The vacancy levels in the office property space would not be improved because of Britain leaving the EU. “Where I see it having a positive impact will be on our interest rates,” he said.

Konig said the Brexit had created uncertainty in the markets and the London office space might be negatively affected by the move. UK property funds with about £18 billion (R345bn) of assets froze withdrawals as investors sought to dump real estate holdings in the aftermath of Britain’s vote to leave the EU.

Henderson Global Investors, Columbia Threadneedle Investments and Canada Life suspended trading in at least £5.7bn of funds on Wednesday. Aberdeen Fund Managers cut the value of a property fund by 17 percent and suspended redemptions.

Analysts warn that London office values could fall by as much as 20 percent within three years of the country leaving the EU. UK-based Vodafone Group said last month that it would consider moving its headquarters elsewhere unless Britain negotiated continued access to EU’s single market and workers. Along with Vodafone, several other companies including EasyJet and Visa are reportedly considering moving offices out of the UK following the vote.

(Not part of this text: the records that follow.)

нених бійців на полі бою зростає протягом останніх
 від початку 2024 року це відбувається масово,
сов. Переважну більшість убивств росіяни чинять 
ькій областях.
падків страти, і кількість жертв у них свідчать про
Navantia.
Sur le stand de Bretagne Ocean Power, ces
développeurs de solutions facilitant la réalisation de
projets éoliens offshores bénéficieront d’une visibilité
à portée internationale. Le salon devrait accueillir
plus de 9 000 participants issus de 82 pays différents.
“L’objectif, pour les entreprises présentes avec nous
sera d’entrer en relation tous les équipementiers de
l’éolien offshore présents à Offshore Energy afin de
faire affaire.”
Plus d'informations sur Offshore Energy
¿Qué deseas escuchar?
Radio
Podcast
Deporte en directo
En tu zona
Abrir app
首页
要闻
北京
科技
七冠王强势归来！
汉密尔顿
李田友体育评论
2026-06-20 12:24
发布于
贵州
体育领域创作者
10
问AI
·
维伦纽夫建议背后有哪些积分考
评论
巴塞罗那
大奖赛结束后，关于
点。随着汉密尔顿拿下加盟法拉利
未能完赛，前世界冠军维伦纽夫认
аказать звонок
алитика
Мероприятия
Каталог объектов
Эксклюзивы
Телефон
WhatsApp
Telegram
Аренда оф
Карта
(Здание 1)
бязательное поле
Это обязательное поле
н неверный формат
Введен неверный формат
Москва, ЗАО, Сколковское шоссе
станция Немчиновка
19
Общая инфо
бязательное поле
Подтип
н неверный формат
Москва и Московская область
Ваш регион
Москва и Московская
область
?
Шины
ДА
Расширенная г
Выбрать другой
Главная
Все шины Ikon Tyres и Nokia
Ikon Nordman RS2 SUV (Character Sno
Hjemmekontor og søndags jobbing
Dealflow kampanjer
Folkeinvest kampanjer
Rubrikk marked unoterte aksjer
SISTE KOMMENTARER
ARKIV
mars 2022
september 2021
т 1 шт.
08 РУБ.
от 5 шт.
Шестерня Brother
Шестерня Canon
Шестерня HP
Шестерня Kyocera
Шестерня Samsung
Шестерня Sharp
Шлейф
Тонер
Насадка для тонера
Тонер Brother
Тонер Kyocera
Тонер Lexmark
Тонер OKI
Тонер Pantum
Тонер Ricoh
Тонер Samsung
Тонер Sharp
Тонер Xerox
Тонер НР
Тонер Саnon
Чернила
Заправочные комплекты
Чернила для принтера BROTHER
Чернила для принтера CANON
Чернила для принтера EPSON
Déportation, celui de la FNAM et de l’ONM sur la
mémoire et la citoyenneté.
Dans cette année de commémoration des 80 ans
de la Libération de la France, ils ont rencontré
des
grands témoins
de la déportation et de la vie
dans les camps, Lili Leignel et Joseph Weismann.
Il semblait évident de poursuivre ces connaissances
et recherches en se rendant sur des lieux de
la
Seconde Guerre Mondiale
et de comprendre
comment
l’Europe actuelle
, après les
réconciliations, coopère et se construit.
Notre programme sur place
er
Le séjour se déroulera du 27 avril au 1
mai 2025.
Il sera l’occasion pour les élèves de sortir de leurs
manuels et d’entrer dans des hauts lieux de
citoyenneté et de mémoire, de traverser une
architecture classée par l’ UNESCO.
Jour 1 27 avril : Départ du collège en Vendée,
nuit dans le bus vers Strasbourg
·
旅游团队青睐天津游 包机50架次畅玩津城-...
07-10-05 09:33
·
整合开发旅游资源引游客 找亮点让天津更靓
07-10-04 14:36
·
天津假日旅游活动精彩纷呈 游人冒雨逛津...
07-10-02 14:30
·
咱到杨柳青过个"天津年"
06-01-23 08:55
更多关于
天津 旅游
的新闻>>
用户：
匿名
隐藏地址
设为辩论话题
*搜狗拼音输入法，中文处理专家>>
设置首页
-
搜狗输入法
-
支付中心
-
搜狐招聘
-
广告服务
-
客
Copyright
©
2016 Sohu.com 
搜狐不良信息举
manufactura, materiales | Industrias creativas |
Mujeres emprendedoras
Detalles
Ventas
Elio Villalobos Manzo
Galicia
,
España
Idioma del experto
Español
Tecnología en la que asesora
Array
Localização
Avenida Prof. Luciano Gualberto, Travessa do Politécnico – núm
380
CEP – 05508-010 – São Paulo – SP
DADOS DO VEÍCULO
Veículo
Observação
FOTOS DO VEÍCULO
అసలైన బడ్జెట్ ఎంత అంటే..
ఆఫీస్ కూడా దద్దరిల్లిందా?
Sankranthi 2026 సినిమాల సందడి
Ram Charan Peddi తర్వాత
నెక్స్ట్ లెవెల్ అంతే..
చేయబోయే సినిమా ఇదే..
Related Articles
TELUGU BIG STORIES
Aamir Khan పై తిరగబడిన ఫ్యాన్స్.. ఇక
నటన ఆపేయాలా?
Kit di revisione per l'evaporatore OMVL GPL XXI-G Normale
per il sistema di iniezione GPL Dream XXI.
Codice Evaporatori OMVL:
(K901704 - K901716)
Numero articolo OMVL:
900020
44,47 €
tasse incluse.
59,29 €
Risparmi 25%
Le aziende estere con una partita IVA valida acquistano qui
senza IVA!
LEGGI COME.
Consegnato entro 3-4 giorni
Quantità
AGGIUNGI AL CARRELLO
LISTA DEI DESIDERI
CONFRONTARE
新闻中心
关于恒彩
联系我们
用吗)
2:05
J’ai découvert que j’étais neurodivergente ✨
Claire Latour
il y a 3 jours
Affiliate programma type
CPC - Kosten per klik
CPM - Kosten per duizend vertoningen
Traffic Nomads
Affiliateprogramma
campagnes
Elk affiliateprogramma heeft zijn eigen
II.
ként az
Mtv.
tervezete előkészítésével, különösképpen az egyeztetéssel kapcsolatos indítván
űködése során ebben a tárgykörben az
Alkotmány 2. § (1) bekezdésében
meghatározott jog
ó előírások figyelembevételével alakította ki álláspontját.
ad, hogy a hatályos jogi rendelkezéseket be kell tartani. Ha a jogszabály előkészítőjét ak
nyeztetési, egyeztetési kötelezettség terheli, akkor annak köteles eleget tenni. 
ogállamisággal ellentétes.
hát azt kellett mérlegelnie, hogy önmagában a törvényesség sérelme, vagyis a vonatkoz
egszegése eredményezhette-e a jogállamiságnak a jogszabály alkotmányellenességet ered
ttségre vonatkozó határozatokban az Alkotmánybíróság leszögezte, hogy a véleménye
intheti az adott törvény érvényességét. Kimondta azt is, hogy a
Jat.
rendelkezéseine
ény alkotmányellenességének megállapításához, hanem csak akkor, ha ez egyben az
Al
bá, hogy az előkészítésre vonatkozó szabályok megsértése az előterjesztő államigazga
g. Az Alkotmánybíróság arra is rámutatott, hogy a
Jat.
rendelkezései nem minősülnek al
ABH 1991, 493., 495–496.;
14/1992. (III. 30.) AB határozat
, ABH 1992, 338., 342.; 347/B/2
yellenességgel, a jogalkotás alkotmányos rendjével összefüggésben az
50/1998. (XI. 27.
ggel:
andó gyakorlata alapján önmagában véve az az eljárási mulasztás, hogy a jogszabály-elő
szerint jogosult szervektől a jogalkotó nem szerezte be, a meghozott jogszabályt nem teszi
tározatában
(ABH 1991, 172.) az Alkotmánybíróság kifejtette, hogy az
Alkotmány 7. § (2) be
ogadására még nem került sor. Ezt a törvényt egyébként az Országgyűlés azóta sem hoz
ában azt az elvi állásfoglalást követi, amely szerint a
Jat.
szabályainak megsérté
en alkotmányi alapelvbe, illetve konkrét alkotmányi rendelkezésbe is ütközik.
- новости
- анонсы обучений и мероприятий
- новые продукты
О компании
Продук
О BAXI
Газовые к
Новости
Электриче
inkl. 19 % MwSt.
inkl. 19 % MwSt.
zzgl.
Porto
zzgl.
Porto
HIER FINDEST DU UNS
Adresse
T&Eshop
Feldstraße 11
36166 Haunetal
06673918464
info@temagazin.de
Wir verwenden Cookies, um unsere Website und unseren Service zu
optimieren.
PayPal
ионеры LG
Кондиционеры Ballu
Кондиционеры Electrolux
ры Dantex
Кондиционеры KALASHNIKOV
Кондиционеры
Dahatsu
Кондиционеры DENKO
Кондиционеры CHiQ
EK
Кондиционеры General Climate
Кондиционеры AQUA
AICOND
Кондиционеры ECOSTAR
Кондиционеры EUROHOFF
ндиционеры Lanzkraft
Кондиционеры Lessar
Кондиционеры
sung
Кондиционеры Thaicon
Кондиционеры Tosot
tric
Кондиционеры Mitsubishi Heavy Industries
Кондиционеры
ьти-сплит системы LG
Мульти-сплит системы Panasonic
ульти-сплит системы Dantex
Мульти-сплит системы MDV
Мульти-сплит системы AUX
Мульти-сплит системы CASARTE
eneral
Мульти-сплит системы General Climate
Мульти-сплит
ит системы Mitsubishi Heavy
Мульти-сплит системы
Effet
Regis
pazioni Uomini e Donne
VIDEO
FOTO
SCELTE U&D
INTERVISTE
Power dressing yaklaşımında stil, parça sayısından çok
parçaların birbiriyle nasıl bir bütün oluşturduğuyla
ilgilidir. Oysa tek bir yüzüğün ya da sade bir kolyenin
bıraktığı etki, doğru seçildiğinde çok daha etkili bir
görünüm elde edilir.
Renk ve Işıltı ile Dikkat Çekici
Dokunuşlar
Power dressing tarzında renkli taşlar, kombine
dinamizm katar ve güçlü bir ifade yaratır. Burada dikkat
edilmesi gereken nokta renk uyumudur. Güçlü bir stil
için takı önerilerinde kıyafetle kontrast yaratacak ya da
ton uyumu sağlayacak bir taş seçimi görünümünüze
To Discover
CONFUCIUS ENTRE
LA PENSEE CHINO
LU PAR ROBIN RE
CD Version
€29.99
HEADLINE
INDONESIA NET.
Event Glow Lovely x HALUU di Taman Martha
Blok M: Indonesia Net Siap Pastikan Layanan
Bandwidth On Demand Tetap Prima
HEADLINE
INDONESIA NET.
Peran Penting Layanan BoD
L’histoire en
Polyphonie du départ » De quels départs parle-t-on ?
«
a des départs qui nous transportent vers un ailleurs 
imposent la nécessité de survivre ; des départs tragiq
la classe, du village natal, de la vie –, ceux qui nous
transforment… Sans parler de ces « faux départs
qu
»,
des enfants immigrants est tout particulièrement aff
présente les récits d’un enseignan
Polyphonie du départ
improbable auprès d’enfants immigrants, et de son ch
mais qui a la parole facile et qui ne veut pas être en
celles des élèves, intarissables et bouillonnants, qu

The FTSE 350 Real Estate Investment Trust has fallen 19 percent since the vote and the Bloomberg UK homebuilder index has slumped 35 percent.

“It’s reminiscent of Bear Stearns’ subprime funds before the Lehman debacle,” Bill Gross, a fund manager at Janus Capital Group, said. “The system doesn’t allow liquidity to flow into the proper places. If these property funds are just one indication, perhaps there will be others to follow. I think it’s something to worry about.”

During the financial crisis of 2007 and 2008, real estate funds were similarly hit by redemptions and forced to halt withdrawals, contributing to a slump in property prices of more than 40 percent from their peak in Britain.

“The problem with open-ended funds is you do start to have panic selling, so you really have no choice but to suspend the fund,” Jason Hollands, the managing director at investment firm Tilney Bestinvest, said. “There’s an inevitability to this now.”